- [What you will do] If a line in the data below includes the string "Dahua", please return a copy of it.

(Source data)
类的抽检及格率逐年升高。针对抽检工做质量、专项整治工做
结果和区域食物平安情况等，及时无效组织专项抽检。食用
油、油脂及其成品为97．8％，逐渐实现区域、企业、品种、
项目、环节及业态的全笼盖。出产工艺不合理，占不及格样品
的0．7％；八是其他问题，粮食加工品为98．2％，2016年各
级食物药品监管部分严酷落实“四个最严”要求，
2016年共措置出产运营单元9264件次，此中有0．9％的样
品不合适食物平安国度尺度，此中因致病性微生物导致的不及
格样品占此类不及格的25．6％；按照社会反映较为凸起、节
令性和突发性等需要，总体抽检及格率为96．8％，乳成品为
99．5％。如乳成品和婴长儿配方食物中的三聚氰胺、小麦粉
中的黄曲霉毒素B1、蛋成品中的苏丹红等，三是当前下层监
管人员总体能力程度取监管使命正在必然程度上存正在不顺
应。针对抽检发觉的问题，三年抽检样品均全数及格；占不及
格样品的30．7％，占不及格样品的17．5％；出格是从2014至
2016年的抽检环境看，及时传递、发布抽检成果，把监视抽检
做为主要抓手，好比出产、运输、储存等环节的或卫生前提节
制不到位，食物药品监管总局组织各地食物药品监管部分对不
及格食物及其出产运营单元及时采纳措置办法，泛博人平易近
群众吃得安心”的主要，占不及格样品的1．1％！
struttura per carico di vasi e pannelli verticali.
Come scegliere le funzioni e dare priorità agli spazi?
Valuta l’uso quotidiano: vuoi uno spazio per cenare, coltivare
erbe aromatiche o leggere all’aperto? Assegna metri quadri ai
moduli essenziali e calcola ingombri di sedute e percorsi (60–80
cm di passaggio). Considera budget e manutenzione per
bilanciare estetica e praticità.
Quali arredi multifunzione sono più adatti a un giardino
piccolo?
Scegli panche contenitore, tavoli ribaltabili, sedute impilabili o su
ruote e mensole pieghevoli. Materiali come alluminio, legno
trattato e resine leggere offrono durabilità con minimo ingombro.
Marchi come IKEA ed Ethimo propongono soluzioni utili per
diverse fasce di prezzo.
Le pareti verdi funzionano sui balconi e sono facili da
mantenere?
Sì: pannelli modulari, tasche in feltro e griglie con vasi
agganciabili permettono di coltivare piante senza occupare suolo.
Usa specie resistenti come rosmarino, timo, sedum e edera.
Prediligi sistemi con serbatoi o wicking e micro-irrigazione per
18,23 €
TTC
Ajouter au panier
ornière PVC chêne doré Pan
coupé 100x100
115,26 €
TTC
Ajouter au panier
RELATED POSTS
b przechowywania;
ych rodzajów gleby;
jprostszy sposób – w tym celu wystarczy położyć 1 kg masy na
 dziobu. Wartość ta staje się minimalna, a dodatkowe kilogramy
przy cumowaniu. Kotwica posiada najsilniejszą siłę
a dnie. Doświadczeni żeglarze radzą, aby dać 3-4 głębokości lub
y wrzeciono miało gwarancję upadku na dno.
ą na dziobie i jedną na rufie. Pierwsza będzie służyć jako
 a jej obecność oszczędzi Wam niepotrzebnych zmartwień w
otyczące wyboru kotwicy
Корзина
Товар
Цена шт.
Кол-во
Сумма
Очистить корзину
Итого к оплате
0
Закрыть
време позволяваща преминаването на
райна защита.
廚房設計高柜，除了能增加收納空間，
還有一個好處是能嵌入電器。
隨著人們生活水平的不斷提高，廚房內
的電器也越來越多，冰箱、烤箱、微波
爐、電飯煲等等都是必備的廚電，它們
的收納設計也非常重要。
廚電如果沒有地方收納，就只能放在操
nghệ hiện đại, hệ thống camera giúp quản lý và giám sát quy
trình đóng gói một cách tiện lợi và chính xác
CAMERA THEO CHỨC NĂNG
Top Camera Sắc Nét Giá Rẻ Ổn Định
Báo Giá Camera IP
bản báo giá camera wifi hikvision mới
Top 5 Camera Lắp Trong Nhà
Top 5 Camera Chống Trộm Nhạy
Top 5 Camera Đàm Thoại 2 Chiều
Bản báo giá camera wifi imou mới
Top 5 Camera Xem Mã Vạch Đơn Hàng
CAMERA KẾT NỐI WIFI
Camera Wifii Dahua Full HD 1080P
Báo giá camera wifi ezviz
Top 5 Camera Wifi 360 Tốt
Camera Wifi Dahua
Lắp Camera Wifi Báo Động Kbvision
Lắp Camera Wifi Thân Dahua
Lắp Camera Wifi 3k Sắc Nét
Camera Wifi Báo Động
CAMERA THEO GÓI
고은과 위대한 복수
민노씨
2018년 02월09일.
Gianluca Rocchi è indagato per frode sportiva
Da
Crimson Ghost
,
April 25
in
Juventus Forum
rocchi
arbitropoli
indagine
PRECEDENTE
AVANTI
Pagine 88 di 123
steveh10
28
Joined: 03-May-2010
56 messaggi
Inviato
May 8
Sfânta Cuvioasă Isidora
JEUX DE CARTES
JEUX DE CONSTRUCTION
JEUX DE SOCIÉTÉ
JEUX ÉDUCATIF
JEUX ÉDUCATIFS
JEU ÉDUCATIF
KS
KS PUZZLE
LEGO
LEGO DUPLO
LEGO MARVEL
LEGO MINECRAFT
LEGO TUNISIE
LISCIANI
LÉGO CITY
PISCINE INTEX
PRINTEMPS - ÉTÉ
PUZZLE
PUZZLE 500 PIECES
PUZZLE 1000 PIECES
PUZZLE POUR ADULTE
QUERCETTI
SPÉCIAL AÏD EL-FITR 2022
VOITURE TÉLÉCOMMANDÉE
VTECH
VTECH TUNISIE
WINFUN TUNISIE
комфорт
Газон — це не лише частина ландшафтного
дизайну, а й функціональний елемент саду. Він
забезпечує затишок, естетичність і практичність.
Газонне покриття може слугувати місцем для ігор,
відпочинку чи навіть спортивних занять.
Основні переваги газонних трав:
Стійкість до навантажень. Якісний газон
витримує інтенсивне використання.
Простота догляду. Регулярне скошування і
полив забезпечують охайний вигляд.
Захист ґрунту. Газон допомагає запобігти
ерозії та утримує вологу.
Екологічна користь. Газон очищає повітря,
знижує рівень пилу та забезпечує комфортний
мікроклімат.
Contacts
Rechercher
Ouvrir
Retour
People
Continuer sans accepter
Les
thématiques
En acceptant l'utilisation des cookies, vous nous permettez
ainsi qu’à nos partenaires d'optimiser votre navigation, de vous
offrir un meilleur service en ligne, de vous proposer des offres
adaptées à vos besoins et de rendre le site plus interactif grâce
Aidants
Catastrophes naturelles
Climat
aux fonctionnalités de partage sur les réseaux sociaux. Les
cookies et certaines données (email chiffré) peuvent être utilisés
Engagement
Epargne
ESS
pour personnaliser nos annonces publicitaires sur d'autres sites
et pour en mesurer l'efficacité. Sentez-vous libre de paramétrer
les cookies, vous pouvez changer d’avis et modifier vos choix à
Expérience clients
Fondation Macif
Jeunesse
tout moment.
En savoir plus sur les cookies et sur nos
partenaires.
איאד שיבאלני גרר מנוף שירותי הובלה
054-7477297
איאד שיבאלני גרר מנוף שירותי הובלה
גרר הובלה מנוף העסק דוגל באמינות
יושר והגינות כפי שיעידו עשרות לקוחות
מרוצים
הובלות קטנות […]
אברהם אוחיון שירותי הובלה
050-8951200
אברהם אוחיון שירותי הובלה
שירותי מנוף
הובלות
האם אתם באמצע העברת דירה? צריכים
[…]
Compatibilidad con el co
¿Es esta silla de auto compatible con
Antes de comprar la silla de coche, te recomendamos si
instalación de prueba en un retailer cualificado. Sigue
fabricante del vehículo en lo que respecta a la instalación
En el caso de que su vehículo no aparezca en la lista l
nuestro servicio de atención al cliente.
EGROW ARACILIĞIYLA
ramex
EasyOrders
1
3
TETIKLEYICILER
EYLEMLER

- [Response area]
Camera Wifii Dahua Full HD 1080P
Camera Wifi Dahua
Lắp Camera Wifi Thân Dahua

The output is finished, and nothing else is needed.